Change 861900 merged by jenkins-bot:

[mediawiki/extensions/DiscussionTools@master] Only match article path until first '?' when parsing links

https://gerrit.wikimedia.org/r/861900

Option 1 doesn't exist right now, i.e. Parsoid doesn't implement that ... Since this is a train blocker, this will need fixing without that. Or, we need to revert Parsoid to the previous version if that is the path we want to go now.

We probably want to do that shortly, since redlinks are "read view" not "edit view". We don't have that toggle yet but need it.

In that patch I'm just changing some regexps to account for the URL query being present.

In the longer term, we should probably switch our URL parsing to a library implementing the URL Standard (https://url.spec.whatwg.org/). Here's one that looks promising: https://github.com/esperecyan/url. (I can't promise that we'll actually work on this though.)

UrlUtils::parse(string $url) from core doesn't do what you want?

UrlUtils::parse(string $url) from core doesn't do what you want?

It doesn't handle relative URLs, like ./Foo or /wiki/Foo.

Change 861475 had a related patch set uploaded (by Bartosz Dziewoński; author: Bartosz Dziewoński):

[mediawiki/extensions/DiscussionTools@wmf/1.40.0-wmf.12] Only match article path until first '?' when parsing links

https://gerrit.wikimedia.org/r/861475

Change 861475 merged by jenkins-bot:

[mediawiki/extensions/DiscussionTools@wmf/1.40.0-wmf.12] Only match article path until first '?' when parsing links

https://gerrit.wikimedia.org/r/861475

(I'm resolving the task myself to remove it as a deployment blocker.)

This will still break if the wiki doesn’t use clean URLs (I assume Parsoid can handle that?), as those contain the question mark before the article title, not after it. (For example, on my local wiki, $wgArticlePath is /wiki/index.php?title=$1; a red link would look like /wiki/index.php?title=Foo&action=edit&redlink=1.) Of course, fixing it is not a train blocker, but it should be fixed either here (unresolving this task and removing it as a train blocker) or in a followup task.

The code checks for the 'title' query parameter first (https://gerrit.wikimedia.org/r/c/mediawiki/extensions/DiscussionTools/+/861900/2/includes/CommentUtils.php#484), so I think that case will actually work correctly.

Another thing to be aware of (... which I wasn't up until yesterday): you can have ? in a fragment/anchor.

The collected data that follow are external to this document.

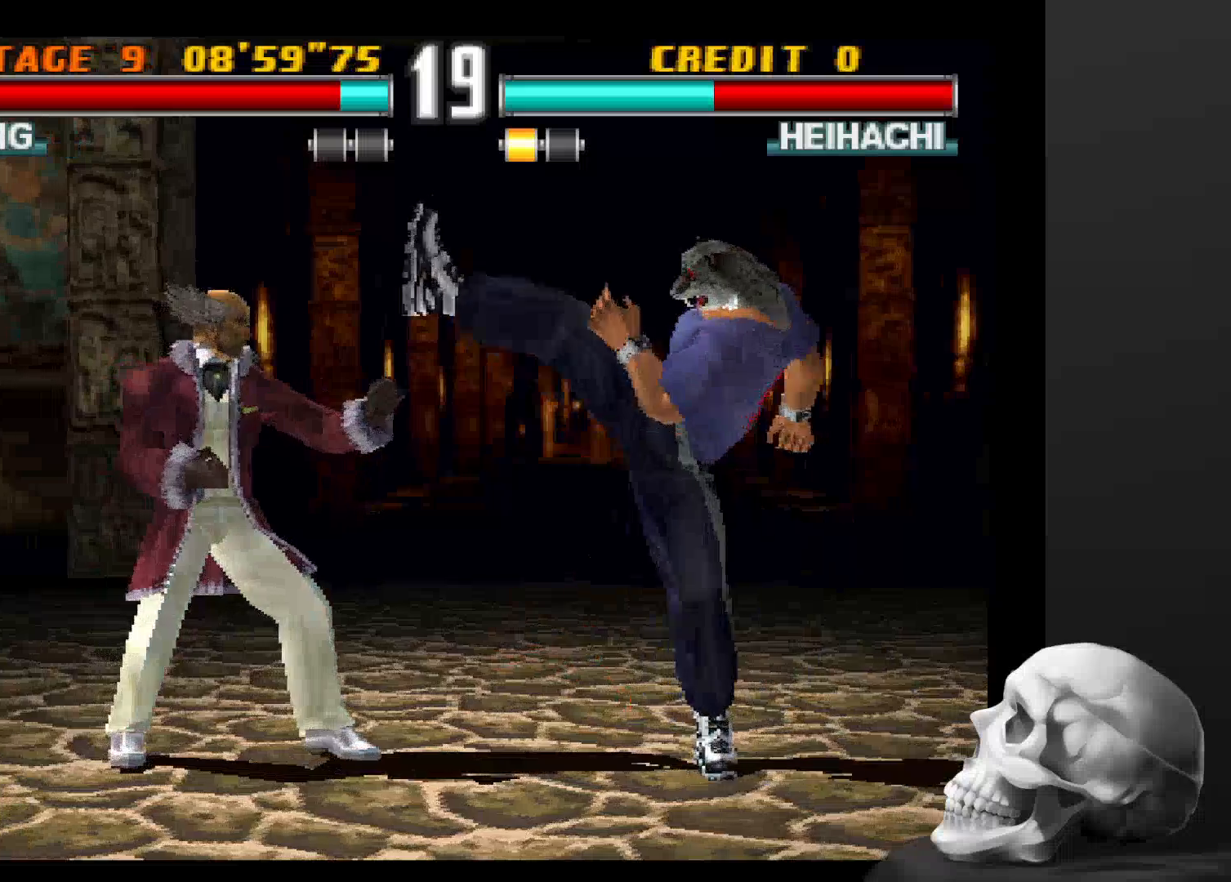
{"buttons": [], "left_stick": "center", "right_stick": "center", "events": [[100, "CIRCLE", "up"]]}
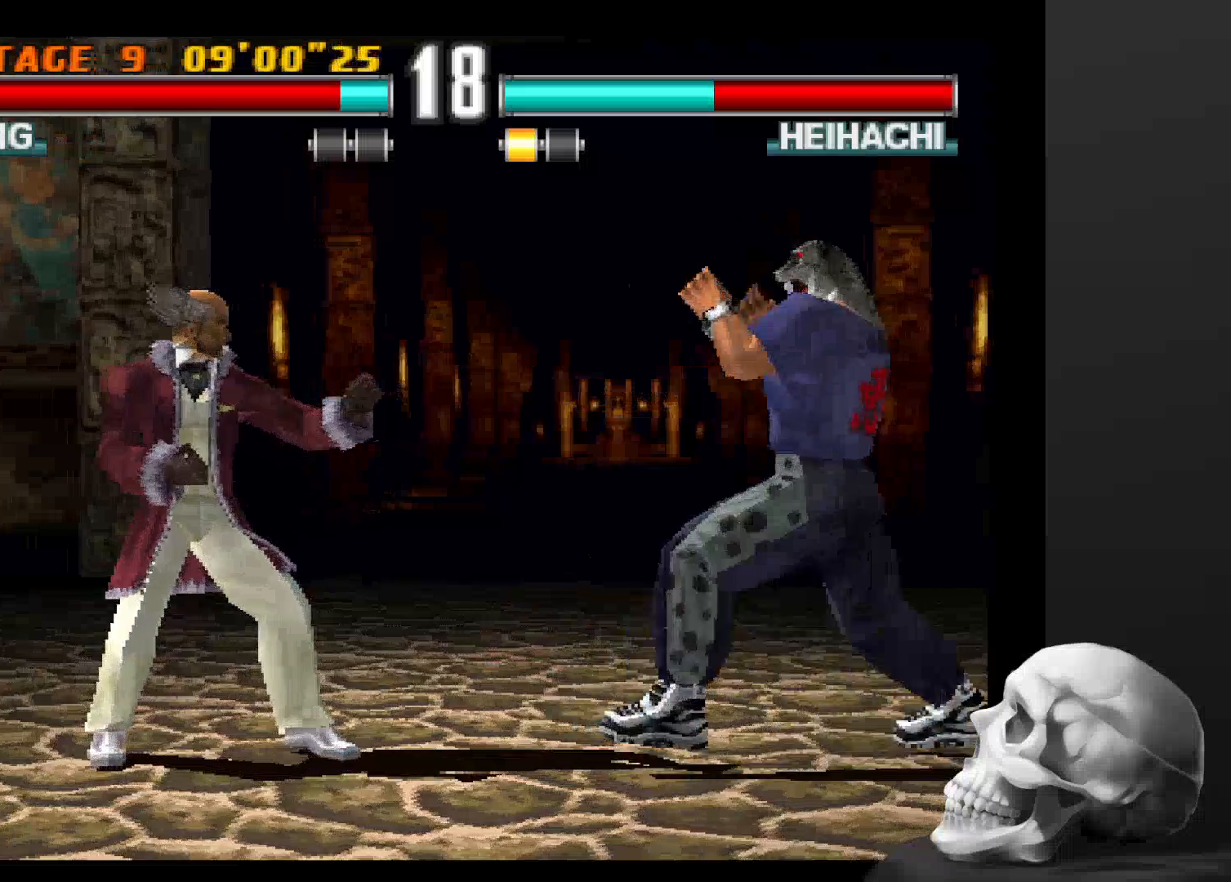
{"buttons": [], "left_stick": "center", "right_stick": "center", "events": []}
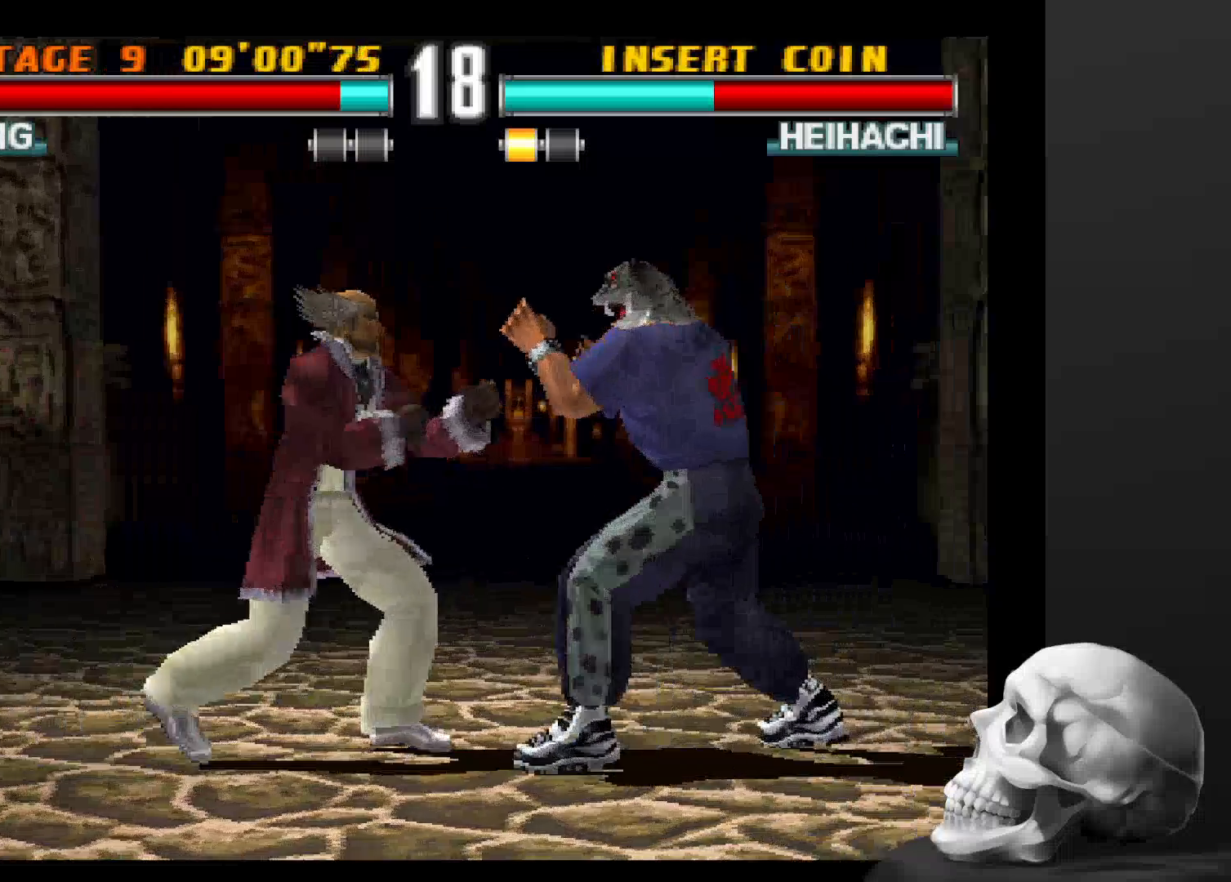
{"buttons": [], "left_stick": "center", "right_stick": "center", "events": []}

So if you do NOT have a redlink, but you have a ? in your fragment, you'll lose the end of said fragment, I think.

The code checks for the 'title' query parameter first (https://gerrit.wikimedia.org/r/c/mediawiki/extensions/DiscussionTools/+/861900/2/includes/CommentUtils.php#484), so I think that case will actually work correctly.

I see. Yes, I it should work in that case.